▸ **ACTION ITEM**:
Could you copy every line of the data that contains "Wissenschaftler"?

▸ **INFORMATION SHOWN**:

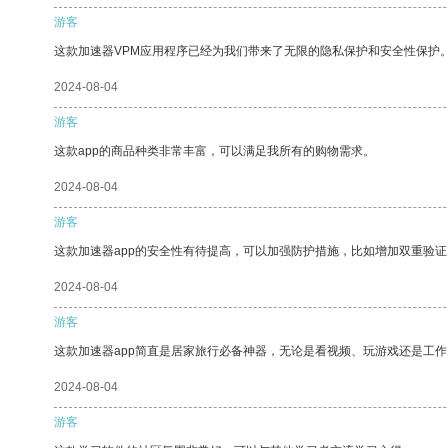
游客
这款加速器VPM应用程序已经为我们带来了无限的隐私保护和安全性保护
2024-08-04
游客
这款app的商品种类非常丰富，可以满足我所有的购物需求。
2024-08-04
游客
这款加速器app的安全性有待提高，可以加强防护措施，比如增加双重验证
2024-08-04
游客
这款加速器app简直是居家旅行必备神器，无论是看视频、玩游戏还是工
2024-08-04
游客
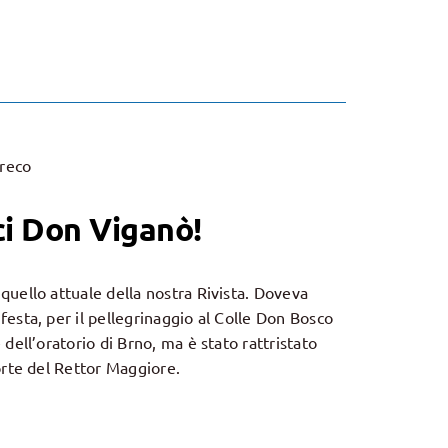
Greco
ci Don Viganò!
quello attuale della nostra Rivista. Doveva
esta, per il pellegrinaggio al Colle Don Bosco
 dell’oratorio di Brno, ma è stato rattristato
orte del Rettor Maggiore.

==

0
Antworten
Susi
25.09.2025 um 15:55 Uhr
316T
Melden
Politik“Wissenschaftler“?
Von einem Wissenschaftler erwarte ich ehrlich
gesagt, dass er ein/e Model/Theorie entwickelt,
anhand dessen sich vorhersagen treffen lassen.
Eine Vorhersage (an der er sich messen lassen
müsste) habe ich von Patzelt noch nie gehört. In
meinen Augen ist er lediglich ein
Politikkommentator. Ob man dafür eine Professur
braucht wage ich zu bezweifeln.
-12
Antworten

...

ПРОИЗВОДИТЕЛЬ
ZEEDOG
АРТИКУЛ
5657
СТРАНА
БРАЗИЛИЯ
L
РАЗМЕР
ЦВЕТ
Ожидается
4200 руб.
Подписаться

▸ **TASK RESPONSE**:
Politik“Wissenschaftler“?
Von einem Wissenschaftler erwarte ich ehrlich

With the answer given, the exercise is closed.